Stored items from a collection:
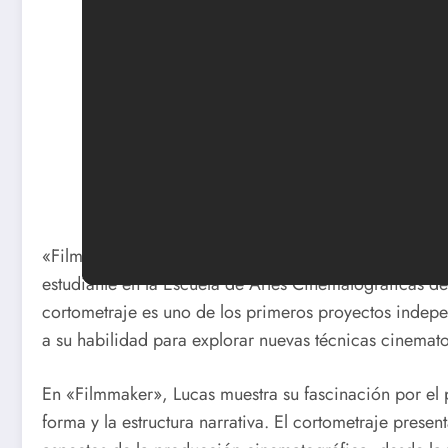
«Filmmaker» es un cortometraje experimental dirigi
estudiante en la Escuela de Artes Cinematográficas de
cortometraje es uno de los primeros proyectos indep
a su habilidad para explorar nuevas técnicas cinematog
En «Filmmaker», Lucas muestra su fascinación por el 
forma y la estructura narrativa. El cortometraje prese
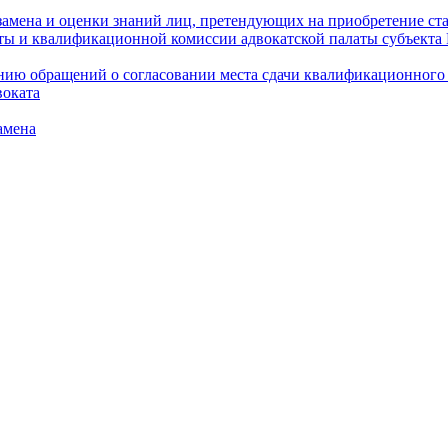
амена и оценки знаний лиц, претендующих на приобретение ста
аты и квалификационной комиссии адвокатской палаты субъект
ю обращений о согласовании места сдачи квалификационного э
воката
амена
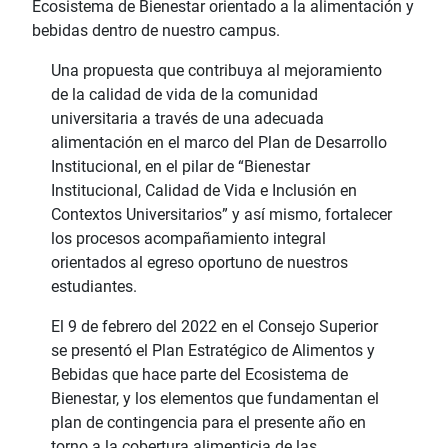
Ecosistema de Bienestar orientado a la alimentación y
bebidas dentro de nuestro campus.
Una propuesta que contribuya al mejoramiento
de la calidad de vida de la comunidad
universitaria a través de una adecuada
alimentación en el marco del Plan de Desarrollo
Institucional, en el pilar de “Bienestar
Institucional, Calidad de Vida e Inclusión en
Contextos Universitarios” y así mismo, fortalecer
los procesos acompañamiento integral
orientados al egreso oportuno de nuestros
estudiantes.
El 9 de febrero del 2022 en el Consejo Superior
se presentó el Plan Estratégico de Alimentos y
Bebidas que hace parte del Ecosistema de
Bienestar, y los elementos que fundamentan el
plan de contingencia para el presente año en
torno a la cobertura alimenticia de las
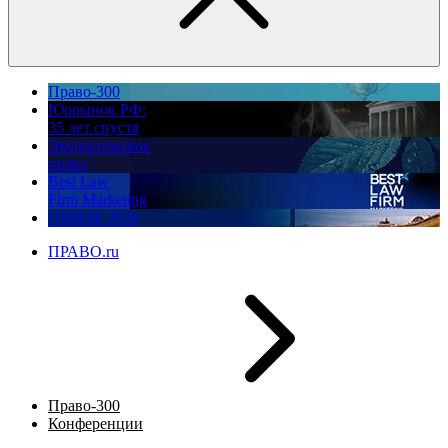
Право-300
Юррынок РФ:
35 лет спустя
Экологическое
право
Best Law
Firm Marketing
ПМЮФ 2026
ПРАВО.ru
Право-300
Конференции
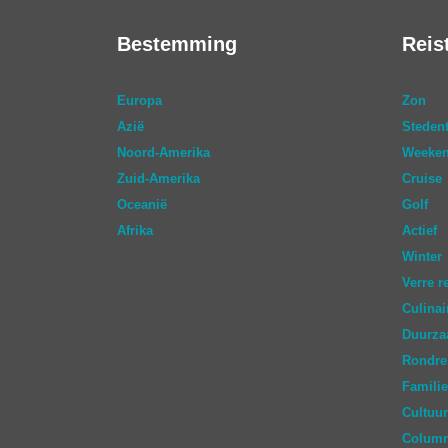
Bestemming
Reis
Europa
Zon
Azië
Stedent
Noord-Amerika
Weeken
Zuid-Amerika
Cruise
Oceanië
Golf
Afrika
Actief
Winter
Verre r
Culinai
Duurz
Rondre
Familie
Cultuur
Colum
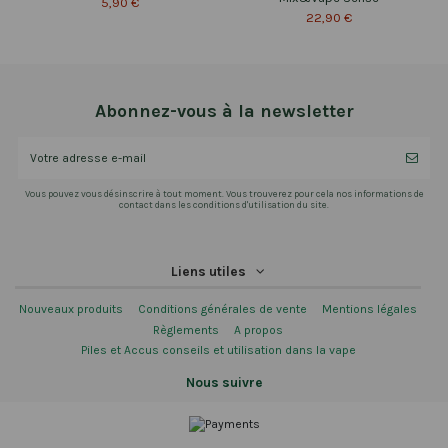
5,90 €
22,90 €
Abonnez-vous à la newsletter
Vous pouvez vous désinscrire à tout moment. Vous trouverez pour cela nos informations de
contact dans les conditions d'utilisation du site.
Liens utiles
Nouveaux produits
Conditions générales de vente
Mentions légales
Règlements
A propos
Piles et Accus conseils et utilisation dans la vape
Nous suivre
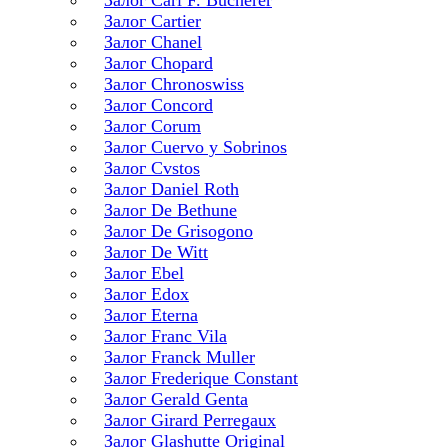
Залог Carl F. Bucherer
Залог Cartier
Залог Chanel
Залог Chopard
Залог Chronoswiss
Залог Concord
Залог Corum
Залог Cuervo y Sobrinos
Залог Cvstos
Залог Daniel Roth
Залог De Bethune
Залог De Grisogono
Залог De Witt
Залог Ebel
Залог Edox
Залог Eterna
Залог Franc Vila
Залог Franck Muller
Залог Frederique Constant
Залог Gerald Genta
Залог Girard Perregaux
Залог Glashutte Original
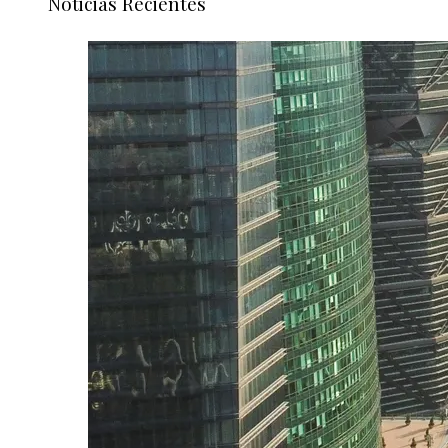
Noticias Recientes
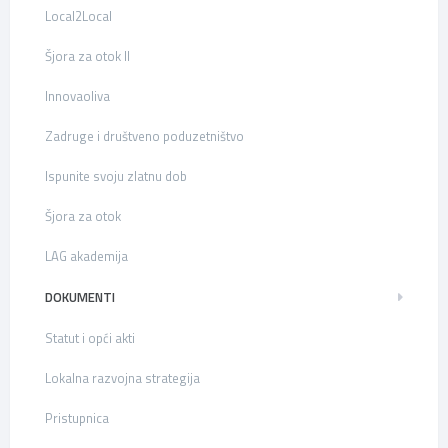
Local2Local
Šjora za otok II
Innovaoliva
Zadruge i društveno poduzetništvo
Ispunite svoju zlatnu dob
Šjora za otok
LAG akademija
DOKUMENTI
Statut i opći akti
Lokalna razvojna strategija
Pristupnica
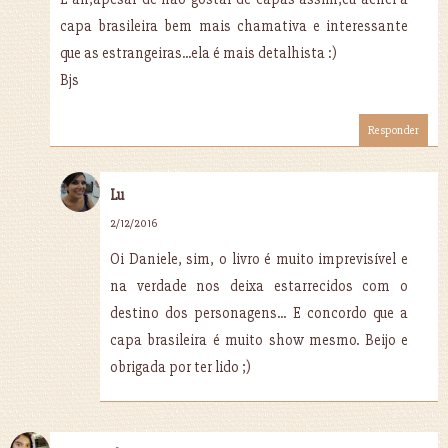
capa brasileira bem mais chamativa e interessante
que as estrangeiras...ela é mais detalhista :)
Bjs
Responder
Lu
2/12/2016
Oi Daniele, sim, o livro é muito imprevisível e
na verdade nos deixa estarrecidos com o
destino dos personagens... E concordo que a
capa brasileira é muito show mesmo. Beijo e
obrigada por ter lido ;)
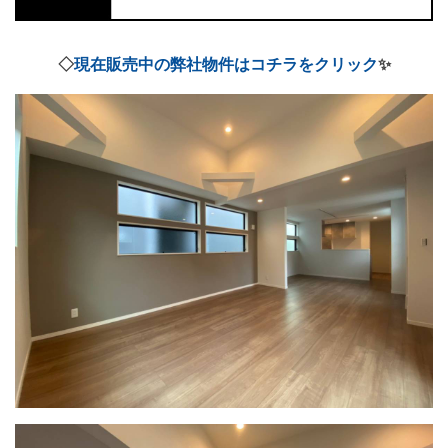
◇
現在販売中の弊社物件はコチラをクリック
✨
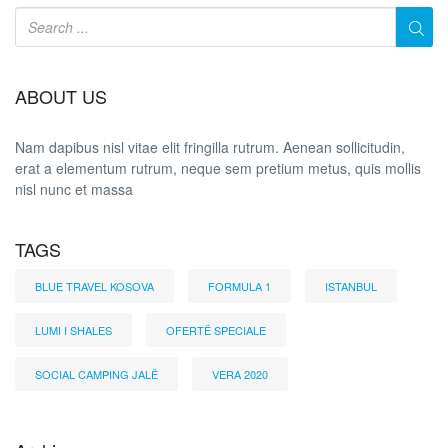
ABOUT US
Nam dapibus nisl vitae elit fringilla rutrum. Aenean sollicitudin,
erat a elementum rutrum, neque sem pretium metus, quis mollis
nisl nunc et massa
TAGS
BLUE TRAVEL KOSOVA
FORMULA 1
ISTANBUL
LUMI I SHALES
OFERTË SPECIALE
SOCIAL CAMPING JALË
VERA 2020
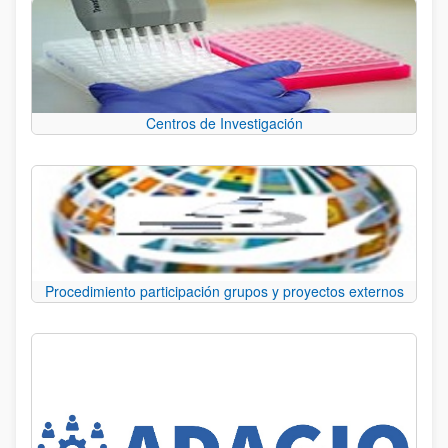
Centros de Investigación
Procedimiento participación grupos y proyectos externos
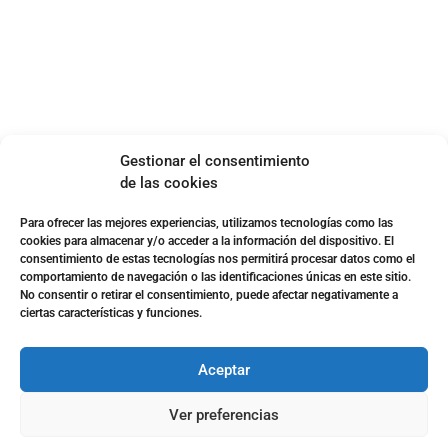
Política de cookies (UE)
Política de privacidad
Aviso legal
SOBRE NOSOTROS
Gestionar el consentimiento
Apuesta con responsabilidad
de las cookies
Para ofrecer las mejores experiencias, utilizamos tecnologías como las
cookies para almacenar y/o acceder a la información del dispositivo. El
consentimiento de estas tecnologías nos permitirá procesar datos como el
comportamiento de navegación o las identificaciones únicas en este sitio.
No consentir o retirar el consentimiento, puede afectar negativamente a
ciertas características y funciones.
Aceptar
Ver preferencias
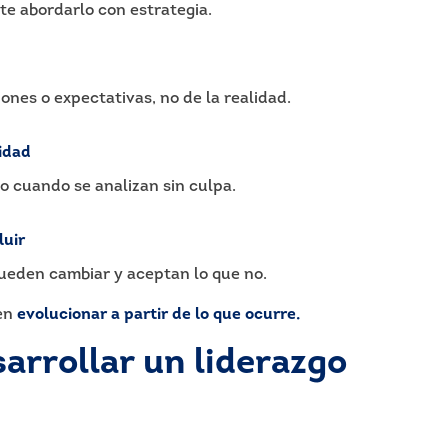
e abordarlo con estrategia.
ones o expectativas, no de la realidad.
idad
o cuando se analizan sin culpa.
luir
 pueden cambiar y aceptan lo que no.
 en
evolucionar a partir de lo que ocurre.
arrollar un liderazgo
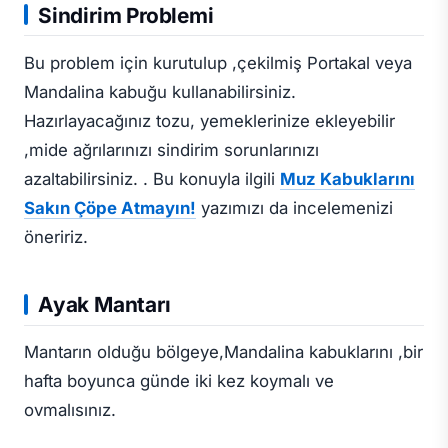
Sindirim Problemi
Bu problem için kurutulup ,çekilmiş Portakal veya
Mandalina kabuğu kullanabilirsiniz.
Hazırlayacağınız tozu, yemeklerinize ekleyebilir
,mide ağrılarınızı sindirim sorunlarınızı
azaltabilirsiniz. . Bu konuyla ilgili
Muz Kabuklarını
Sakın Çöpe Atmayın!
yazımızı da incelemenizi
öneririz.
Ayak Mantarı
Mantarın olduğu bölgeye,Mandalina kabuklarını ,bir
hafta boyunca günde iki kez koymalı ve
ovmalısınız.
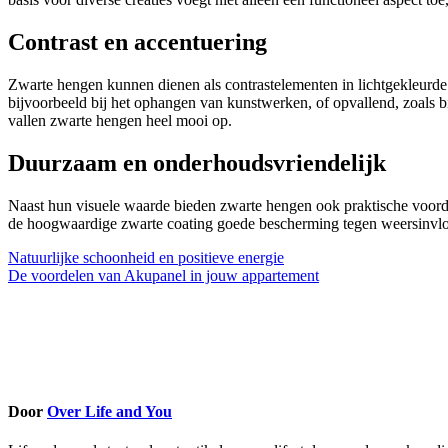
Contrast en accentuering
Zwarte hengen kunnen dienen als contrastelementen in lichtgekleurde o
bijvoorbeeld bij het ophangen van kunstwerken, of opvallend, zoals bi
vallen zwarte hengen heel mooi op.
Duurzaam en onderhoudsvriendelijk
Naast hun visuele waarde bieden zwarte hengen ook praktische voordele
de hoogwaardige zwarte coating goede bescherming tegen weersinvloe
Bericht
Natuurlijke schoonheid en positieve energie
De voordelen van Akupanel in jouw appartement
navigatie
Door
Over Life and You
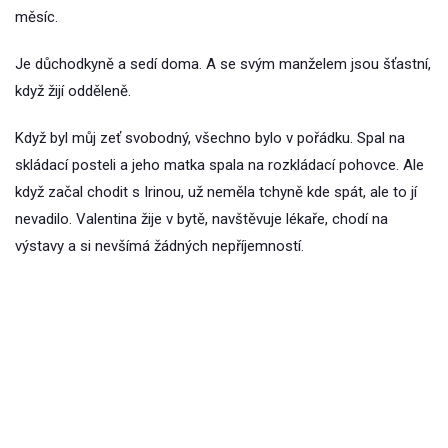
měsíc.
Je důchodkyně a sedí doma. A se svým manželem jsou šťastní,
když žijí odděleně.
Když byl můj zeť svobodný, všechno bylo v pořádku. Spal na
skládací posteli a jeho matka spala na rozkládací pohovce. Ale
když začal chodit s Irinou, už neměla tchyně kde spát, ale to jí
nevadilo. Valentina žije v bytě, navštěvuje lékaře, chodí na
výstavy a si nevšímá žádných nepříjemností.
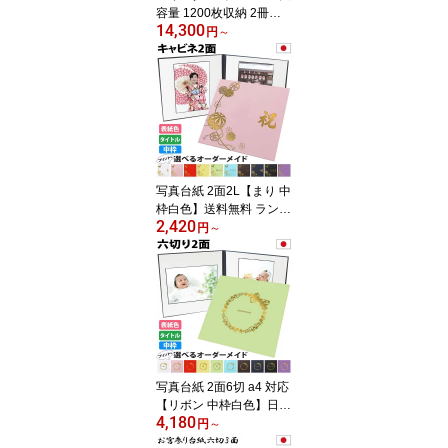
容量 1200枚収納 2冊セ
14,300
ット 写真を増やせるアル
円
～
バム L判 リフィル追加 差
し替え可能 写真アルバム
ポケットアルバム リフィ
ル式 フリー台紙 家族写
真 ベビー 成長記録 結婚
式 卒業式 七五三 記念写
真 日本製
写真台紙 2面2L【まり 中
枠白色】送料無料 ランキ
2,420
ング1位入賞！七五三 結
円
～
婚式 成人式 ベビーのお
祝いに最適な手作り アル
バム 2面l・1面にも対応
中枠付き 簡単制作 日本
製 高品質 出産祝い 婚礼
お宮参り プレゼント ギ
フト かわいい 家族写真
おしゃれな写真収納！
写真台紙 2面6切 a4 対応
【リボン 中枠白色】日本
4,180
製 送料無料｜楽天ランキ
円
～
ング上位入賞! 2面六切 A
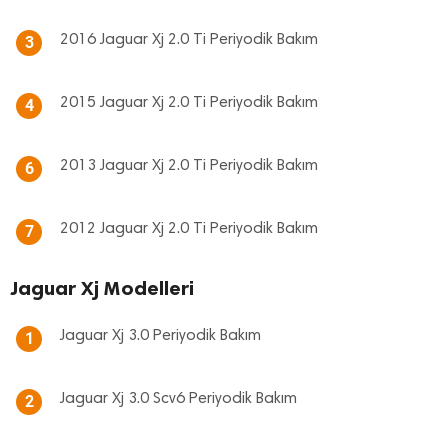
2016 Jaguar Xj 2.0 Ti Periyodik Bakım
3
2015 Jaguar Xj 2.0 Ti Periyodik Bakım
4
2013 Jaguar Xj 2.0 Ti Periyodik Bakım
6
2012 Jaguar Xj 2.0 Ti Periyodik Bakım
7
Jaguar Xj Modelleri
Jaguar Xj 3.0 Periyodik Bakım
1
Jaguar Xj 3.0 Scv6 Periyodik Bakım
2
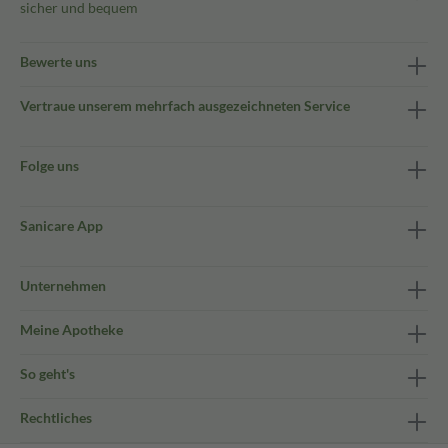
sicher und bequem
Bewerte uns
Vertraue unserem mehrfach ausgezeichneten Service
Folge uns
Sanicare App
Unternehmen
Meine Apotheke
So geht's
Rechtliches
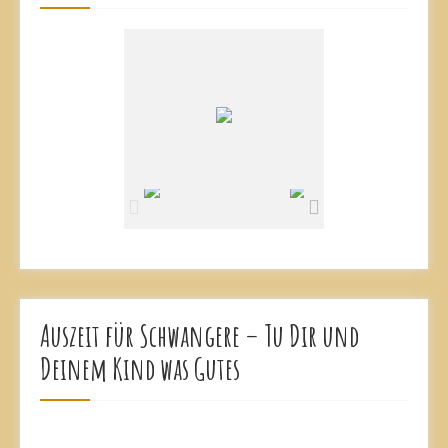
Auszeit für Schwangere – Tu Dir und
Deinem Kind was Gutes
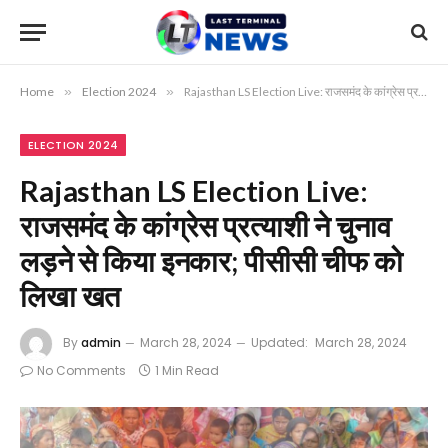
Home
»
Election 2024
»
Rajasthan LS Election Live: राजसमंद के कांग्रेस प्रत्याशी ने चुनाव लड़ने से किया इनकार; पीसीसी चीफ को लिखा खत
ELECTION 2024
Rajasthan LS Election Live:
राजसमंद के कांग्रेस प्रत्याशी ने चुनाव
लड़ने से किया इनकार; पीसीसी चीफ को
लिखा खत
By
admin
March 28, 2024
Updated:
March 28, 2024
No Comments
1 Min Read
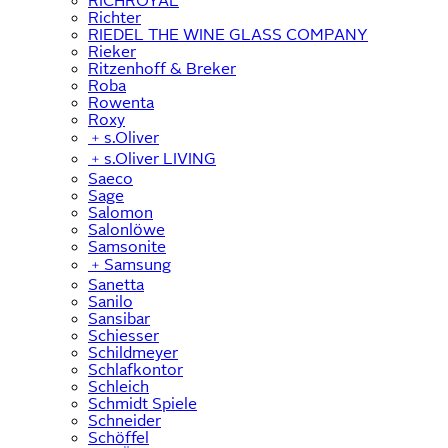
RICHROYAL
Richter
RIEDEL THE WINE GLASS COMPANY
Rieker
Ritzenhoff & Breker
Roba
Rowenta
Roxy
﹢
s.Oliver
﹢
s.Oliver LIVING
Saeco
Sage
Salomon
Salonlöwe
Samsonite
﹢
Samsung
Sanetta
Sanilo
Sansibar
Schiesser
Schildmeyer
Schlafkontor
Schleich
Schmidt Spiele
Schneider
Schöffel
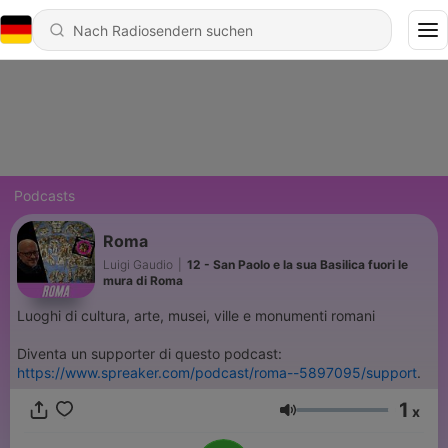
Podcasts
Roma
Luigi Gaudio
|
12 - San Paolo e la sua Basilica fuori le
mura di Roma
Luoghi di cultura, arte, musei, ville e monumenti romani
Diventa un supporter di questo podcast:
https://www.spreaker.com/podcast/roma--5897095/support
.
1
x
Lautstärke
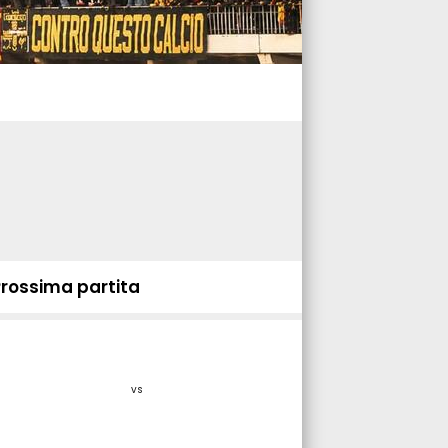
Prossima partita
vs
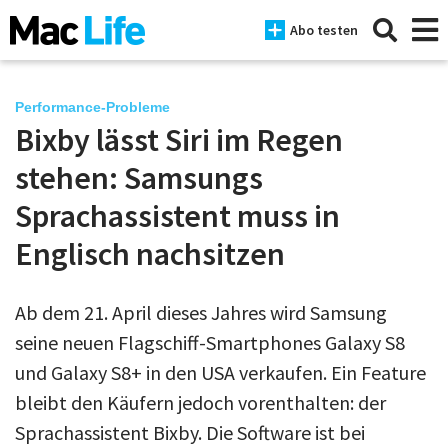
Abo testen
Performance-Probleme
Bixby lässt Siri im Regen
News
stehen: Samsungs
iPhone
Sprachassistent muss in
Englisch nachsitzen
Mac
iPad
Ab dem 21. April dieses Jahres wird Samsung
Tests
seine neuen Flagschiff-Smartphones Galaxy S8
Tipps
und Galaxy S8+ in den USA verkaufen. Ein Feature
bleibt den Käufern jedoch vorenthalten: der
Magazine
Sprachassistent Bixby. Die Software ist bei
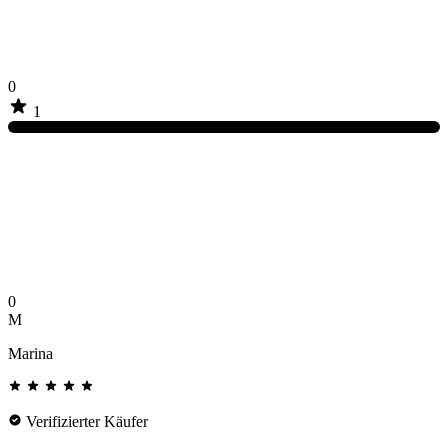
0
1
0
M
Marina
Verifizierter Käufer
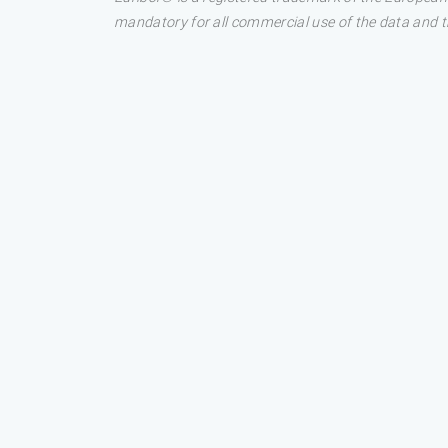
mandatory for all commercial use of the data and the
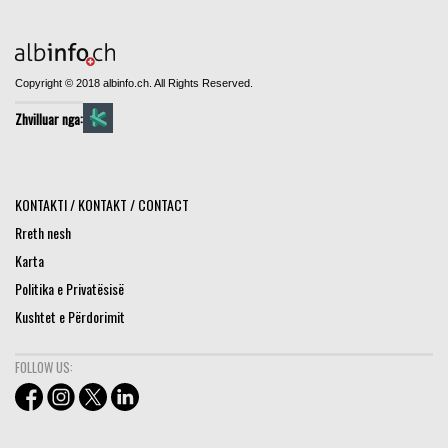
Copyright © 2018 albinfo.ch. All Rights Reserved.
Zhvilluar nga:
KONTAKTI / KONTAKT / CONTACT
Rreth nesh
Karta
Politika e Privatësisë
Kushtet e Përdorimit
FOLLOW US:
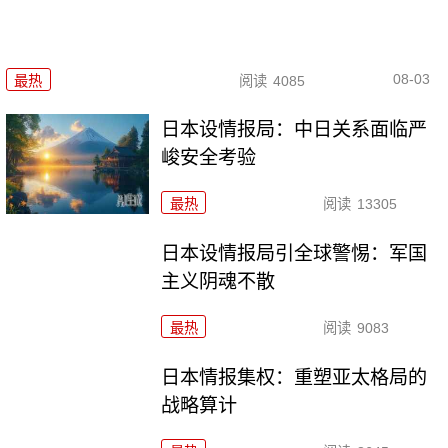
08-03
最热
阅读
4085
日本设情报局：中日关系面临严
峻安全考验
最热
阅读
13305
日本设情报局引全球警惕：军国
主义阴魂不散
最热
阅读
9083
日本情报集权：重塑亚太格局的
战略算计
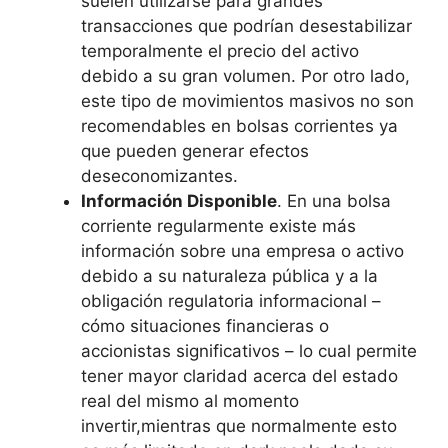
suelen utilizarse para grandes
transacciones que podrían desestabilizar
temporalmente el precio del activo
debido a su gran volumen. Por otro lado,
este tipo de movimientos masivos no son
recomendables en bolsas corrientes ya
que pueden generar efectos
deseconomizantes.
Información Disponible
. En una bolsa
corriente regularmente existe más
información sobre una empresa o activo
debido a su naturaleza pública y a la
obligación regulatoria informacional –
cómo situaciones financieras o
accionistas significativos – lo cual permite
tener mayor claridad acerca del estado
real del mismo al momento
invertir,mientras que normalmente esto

» Activity
Reproduce the stretch from "e abordarlo con estrategia." through "výstavy a si nevšímá žádných nepříjemností.", substituting "Limon" for every occurrence of "Mandalina" and leaving all else unchanged. Omit the pictures from your answer.

» Solution for this exercise
e abordarlo con estrategia.
ones o expectativas, no de la realidad.
idad
o cuando se analizan sin culpa.
luir
 pueden cambiar y aceptan lo que no.
 en
evolucionar a partir de lo que ocurre.
arrollar un liderazgo
Sindirim Problemi
Bu problem için kurutulup ,çekilmiş Portakal veya
Limon kabuğu kullanabilirsiniz.
Hazırlayacağınız tozu, yemeklerinize ekleyebilir
,mide ağrılarınızı sindirim sorunlarınızı
azaltabilirsiniz. . Bu konuyla ilgili
Muz Kabuklarını
Sakın Çöpe Atmayın!
yazımızı da incelemenizi
öneririz.
Ayak Mantarı
Mantarın olduğu bölgeye,Limon kabuklarını ,bir
hafta boyunca günde iki kez koymalı ve
ovmalısınız.
Contrast en accentuering
Zwarte hengen kunnen dienen als contrastelementen in lichtgekleurde o
bijvoorbeeld bij het ophangen van kunstwerken, of opvallend, zoals bi
vallen zwarte hengen heel mooi op.
Duurzaam en onderhoudsvriendelijk
Naast hun visuele waarde bieden zwarte hengen ook praktische voordele
de hoogwaardige zwarte coating goede bescherming tegen weersinvloe
Bericht
Natuurlijke schoonheid en positieve energie
De voordelen van Akupanel in jouw appartement
navigatie
Door
Over Life and You
měsíc.
Je důchodkyně a sedí doma. A se svým manželem jsou šťastní,
když žijí odděleně.
Když byl můj zeť svobodný, všechno bylo v pořádku. Spal na
skládací posteli a jeho matka spala na rozkládací pohovce. Ale
když začal chodit s Irinou, už neměla tchyně kde spát, ale to jí
nevadilo. Valentina žije v bytě, navštěvuje lékaře, chodí na
výstavy a si nevšímá žádných nepříjemností.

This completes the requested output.